(WRITTEN TASK) In the data that follows, count the lines in which the word "content" occurs, and report that figure alone.

(AVAILABLE RECORDS)
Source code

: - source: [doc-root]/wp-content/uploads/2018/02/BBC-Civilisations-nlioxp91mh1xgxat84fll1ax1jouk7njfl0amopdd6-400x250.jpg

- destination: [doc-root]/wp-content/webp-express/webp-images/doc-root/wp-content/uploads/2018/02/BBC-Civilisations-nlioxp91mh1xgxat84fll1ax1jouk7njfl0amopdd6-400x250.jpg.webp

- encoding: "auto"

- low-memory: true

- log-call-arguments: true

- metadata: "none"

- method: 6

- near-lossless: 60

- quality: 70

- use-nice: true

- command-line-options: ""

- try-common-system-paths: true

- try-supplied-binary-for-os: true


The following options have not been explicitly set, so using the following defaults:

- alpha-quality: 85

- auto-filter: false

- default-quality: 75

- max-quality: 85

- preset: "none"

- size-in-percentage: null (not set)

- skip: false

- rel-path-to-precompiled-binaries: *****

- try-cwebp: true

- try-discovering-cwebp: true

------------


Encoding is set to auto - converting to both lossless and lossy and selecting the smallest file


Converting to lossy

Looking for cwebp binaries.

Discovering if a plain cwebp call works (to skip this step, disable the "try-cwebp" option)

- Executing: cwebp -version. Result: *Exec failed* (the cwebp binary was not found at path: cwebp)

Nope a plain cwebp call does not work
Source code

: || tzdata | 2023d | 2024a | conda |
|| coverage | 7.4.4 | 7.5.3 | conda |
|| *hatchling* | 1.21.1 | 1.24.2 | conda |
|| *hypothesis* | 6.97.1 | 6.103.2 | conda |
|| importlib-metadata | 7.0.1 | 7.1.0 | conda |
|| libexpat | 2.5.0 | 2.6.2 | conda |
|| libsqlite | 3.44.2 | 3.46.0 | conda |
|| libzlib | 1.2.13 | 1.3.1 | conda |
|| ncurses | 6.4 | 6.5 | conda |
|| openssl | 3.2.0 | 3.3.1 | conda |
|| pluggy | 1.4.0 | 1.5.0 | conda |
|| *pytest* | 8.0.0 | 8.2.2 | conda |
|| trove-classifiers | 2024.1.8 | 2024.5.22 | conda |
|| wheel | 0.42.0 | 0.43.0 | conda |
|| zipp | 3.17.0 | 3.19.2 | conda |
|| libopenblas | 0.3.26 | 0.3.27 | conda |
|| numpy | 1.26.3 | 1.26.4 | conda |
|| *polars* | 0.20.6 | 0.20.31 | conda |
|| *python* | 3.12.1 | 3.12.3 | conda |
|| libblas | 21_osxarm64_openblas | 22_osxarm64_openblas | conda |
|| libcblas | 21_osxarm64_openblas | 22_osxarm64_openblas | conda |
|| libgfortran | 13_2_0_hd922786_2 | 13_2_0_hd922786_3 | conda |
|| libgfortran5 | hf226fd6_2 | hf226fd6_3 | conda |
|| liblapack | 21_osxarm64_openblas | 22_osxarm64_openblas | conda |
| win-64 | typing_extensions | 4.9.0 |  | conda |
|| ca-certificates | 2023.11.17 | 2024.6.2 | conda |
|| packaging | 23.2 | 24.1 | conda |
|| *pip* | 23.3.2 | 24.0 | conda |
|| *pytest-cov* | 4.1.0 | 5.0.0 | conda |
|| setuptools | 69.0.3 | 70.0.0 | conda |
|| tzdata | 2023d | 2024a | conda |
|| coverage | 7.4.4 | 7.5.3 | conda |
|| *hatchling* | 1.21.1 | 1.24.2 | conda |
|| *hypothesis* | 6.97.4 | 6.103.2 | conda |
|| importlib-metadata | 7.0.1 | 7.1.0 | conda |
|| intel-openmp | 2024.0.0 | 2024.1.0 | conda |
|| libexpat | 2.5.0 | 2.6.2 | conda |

(SOLUTION) 2